**What the exercise asks:** Repeat precisely the span of lines below that opens with the line containing "pyautogui.click(415, 195)" and closes with the line containing "pyautogui.keyDown('ctrl'); pyautogui.click(488, 193);", both included.

**Dataset entries:**
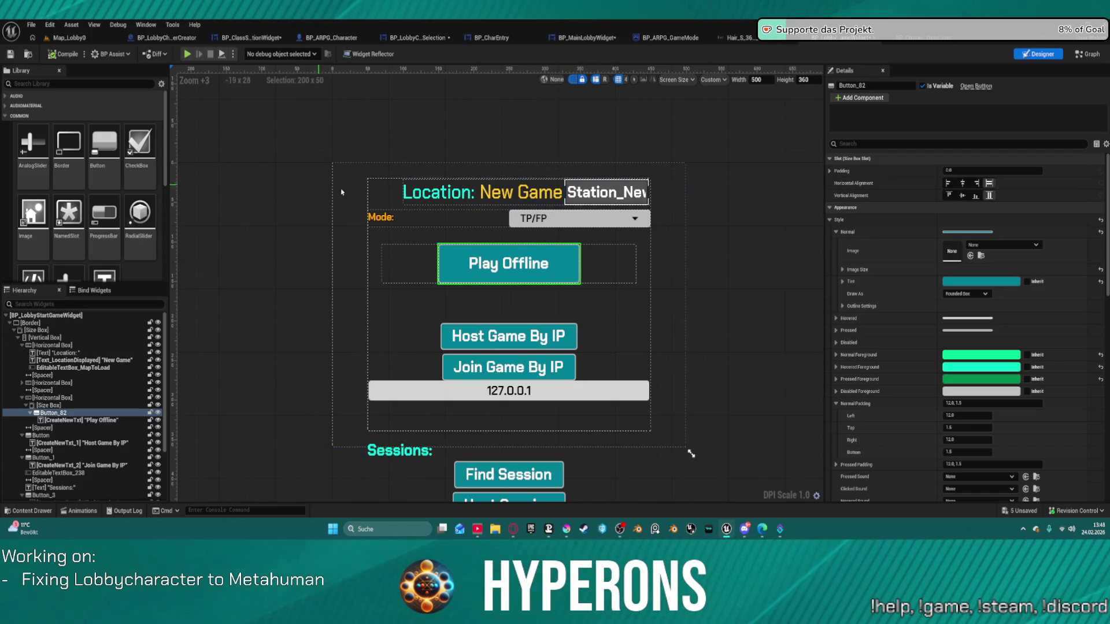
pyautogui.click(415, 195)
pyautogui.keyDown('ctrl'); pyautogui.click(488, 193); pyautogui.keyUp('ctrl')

...

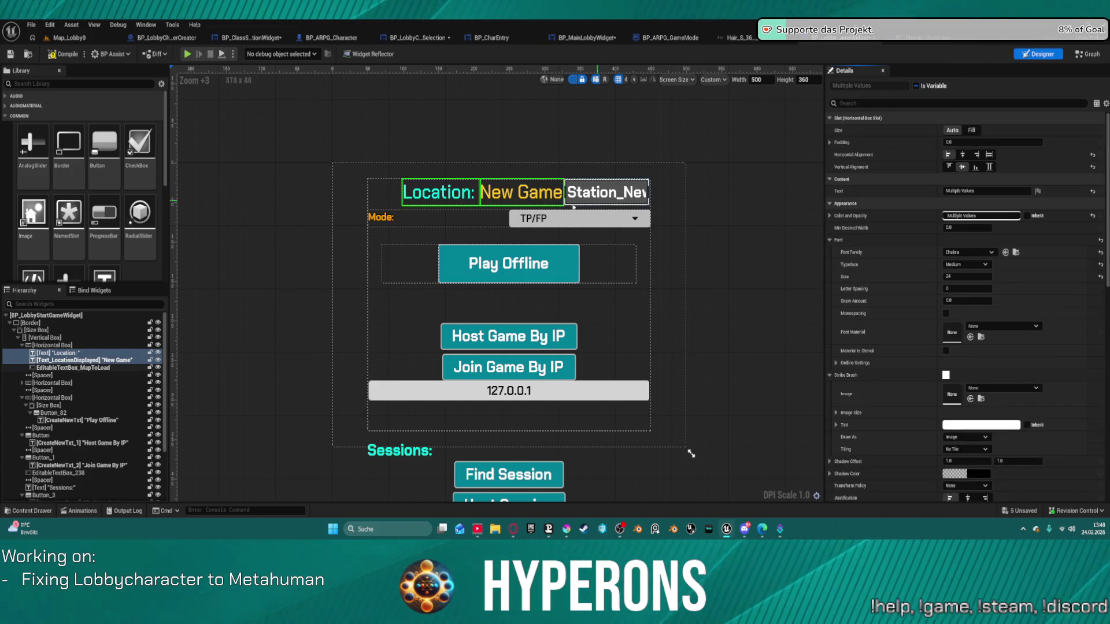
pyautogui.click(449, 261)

==

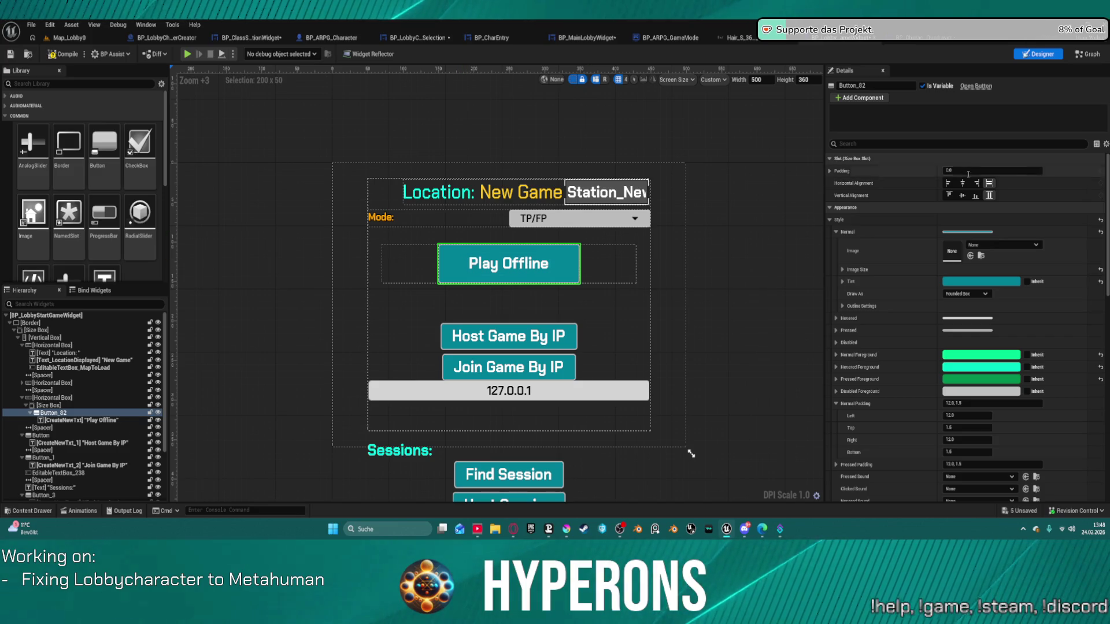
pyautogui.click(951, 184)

**Output below:**
pyautogui.click(415, 195)
pyautogui.keyDown('ctrl'); pyautogui.click(488, 193); pyautogui.keyUp('ctrl')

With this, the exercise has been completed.